Following the September 11 attacks in 2001, senior U.S. State Department official Ryan Crocker flew to Geneva to meet with Iranian diplomats who were under the leadership of Soleimani with the purpose of collaborating to destroy the Taliban.
This collaboration was instrumental in defining the targets of air bombing operations in Afghanistan and in capturing key Al-Qaeda operatives, but suddenly ended in January 2002, when President George W. Bush named Iran as part of the "Axis of evil" in his State of the Union address.
Soleimani strengthened the relationship between Quds Force and Hezbollah upon his appointment, and supported the latter by sending in operatives to retake southern Lebanon.
For attacks orchestrated or attempted against American and other targets abroad, Soleimani was personally sanctioned by the United Nations and the European Union, and was designated as a terrorist by the United States in 2005.
He was considered one of the possible successors to the post of commander of the IRGC when General Yahya Rahim Safavi left this post in 2007.

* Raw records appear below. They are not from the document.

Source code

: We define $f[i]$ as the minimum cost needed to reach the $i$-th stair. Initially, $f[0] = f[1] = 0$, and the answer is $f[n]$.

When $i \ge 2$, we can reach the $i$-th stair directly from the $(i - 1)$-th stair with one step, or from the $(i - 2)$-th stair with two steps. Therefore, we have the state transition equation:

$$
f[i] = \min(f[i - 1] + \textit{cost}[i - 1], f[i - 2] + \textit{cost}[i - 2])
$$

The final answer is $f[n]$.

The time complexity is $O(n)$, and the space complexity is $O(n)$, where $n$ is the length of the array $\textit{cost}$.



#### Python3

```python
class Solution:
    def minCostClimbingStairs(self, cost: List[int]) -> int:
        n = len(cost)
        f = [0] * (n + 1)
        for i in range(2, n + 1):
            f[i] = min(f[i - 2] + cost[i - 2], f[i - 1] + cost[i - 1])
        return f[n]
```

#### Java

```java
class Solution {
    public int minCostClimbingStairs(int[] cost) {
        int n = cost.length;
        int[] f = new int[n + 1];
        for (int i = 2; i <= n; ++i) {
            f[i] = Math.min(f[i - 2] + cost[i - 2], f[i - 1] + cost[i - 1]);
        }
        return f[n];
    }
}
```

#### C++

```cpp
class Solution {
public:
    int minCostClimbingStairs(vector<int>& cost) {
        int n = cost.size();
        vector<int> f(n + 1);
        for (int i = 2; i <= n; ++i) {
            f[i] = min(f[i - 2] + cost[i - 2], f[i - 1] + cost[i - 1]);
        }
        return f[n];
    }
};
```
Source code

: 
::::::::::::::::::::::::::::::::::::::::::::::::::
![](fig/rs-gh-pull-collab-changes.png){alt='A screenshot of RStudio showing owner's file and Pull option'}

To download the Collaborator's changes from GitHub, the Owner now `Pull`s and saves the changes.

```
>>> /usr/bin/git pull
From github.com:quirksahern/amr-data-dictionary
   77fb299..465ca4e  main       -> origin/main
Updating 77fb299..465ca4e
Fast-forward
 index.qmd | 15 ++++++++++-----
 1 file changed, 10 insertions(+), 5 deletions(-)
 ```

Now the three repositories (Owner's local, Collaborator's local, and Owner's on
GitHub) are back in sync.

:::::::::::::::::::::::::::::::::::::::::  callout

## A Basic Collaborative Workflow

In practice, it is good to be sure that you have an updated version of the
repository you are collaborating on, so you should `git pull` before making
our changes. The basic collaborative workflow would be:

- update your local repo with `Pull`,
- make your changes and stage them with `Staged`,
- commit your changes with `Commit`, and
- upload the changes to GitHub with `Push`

The Quds Force also planned and orchestrated what is thought to be the "boldest and most sophisticated" commando raid against U.S. troops in Iraq, the January 2007 Karbala provincial headquarters raid, and played a coordinating role in Hezbollah's defense from Israel in the 2006 Lebanon War, where Soleimani was personally involved.
In 2008, he led a group of Iranian investigators looking into the death of Imad Mughniyah.
Soleimani helped arrange a ceasefire between the Iraqi Army and Mahdi Army in March 2008.
According to the former IRGC commander, Mohammad Ali Jafari, Soleimani also intervened in the 2009 protests to "control the insecurity and riots".
In 2009, The Economist stated on the basis of a leaked report that Christopher R. Hill and General Raymond T. Odierno (America's two most senior officials in Baghdad at the time) met with Soleimani in the office of Iraq's president, Jalal Talabani, but withdrew the story after Hill and Odierno denied the occurrence of the meeting.
In an interview aired in October 2019, he said he was in Lebanon during the 2006 Israel–Hezbollah War to manage the conflict.
During the Iraq War, the Quds Force oversaw the production and mass smuggling into Iraq of improvised explosively formed penetrator (EFP) roadside bombs, which, according to American estimates, were used by the Iraqi insurgency to cause 500 deaths and over 21,000 injuries to American soldiers.
The United States military assassinated Soleimani in a targeted drone strike on 3 January 2020 in Baghdad, Iraq.
Iranian government officials publicly mourned Soleimani's death and launched missiles against U.S. military bases in Iraq, wounding 110 American troops.
Iranian propaganda outlets subsequently represented Soleimani as a national hero.